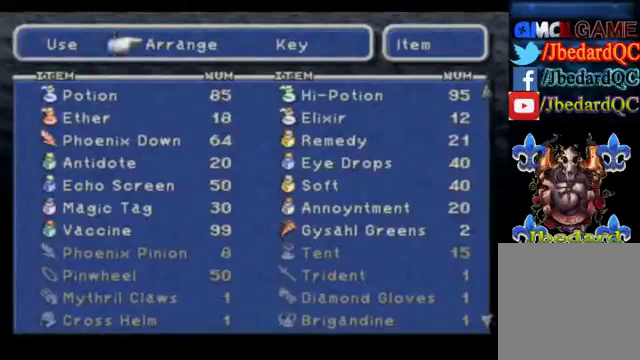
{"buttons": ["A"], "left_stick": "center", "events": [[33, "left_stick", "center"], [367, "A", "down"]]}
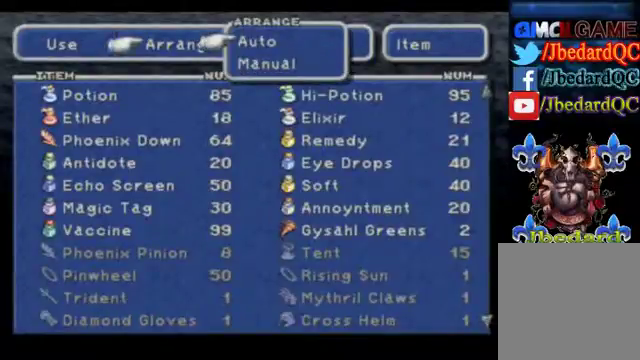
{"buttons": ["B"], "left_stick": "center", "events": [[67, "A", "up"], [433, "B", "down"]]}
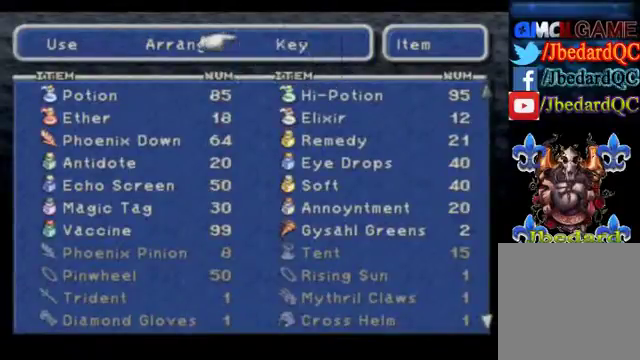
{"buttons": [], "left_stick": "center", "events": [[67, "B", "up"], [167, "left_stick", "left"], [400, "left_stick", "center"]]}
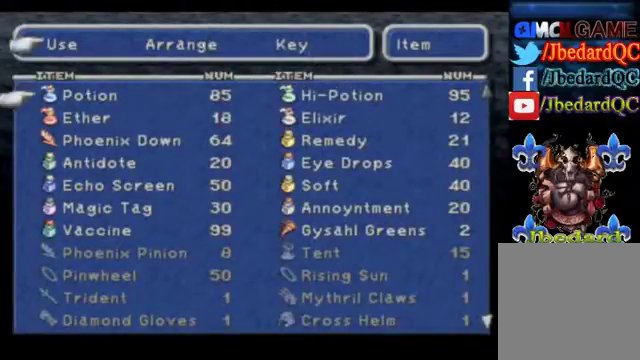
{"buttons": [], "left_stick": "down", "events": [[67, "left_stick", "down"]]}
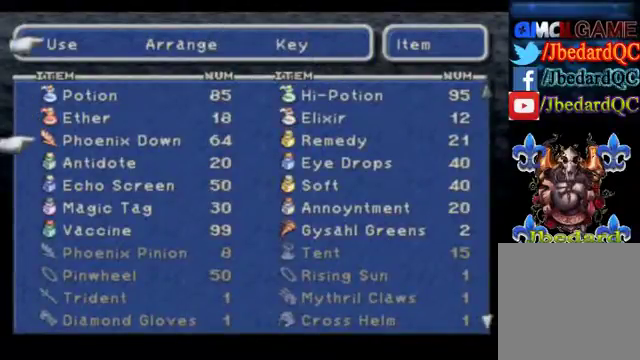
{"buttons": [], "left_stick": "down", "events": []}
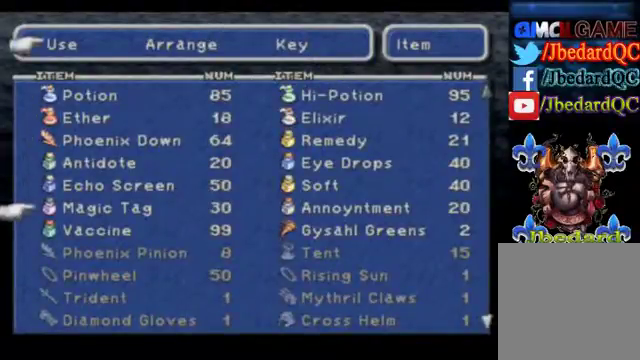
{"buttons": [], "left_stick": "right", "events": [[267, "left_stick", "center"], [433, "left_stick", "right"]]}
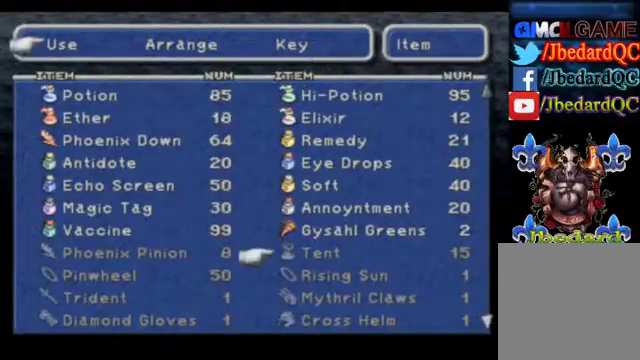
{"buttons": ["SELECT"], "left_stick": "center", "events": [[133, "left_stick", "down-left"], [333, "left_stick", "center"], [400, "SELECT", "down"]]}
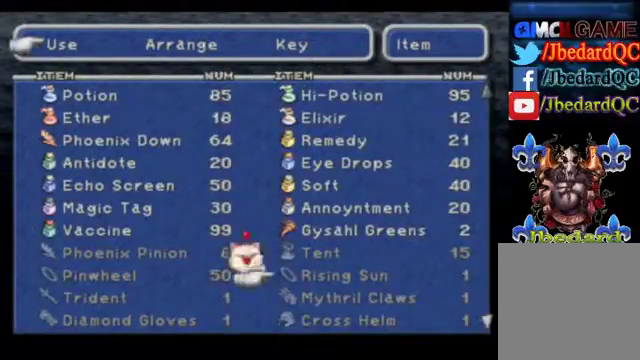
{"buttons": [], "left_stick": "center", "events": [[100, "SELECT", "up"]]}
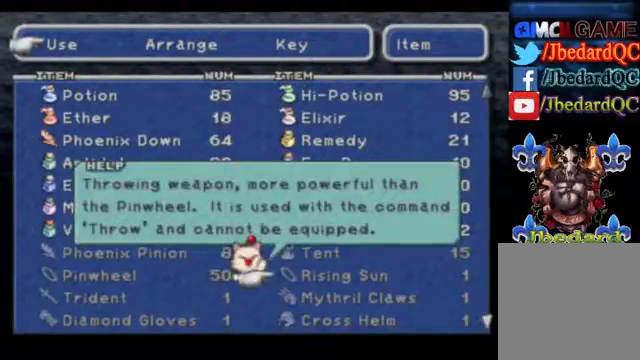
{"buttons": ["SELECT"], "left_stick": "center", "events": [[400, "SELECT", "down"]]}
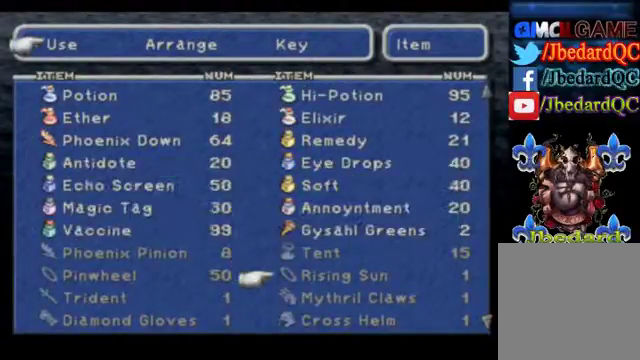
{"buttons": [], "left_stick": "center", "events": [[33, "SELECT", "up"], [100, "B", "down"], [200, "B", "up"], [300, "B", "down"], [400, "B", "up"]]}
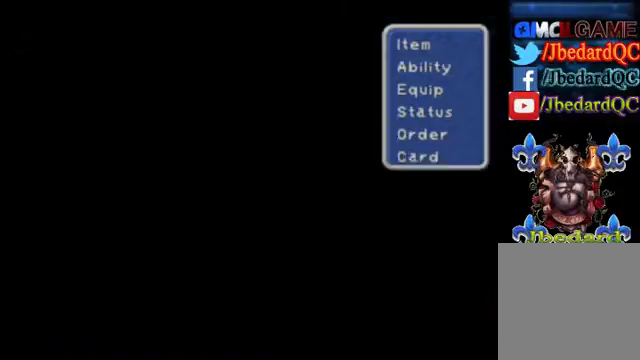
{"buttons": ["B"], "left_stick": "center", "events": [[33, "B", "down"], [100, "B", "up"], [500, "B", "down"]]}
════════════════════
Lines of the listing above that include the string "SELECT" should each be copied.

→ SOLUTION FOR THIS PROBLEM
{"buttons": ["SELECT"], "left_stick": "center", "events": [[133, "left_stick", "down-left"], [333, "left_stick", "center"], [400, "SELECT", "down"]]}
{"buttons": [], "left_stick": "center", "events": [[100, "SELECT", "up"]]}
{"buttons": ["SELECT"], "left_stick": "center", "events": [[400, "SELECT", "down"]]}
{"buttons": [], "left_stick": "center", "events": [[33, "SELECT", "up"], [100, "B", "down"], [200, "B", "up"], [300, "B", "down"], [400, "B", "up"]]}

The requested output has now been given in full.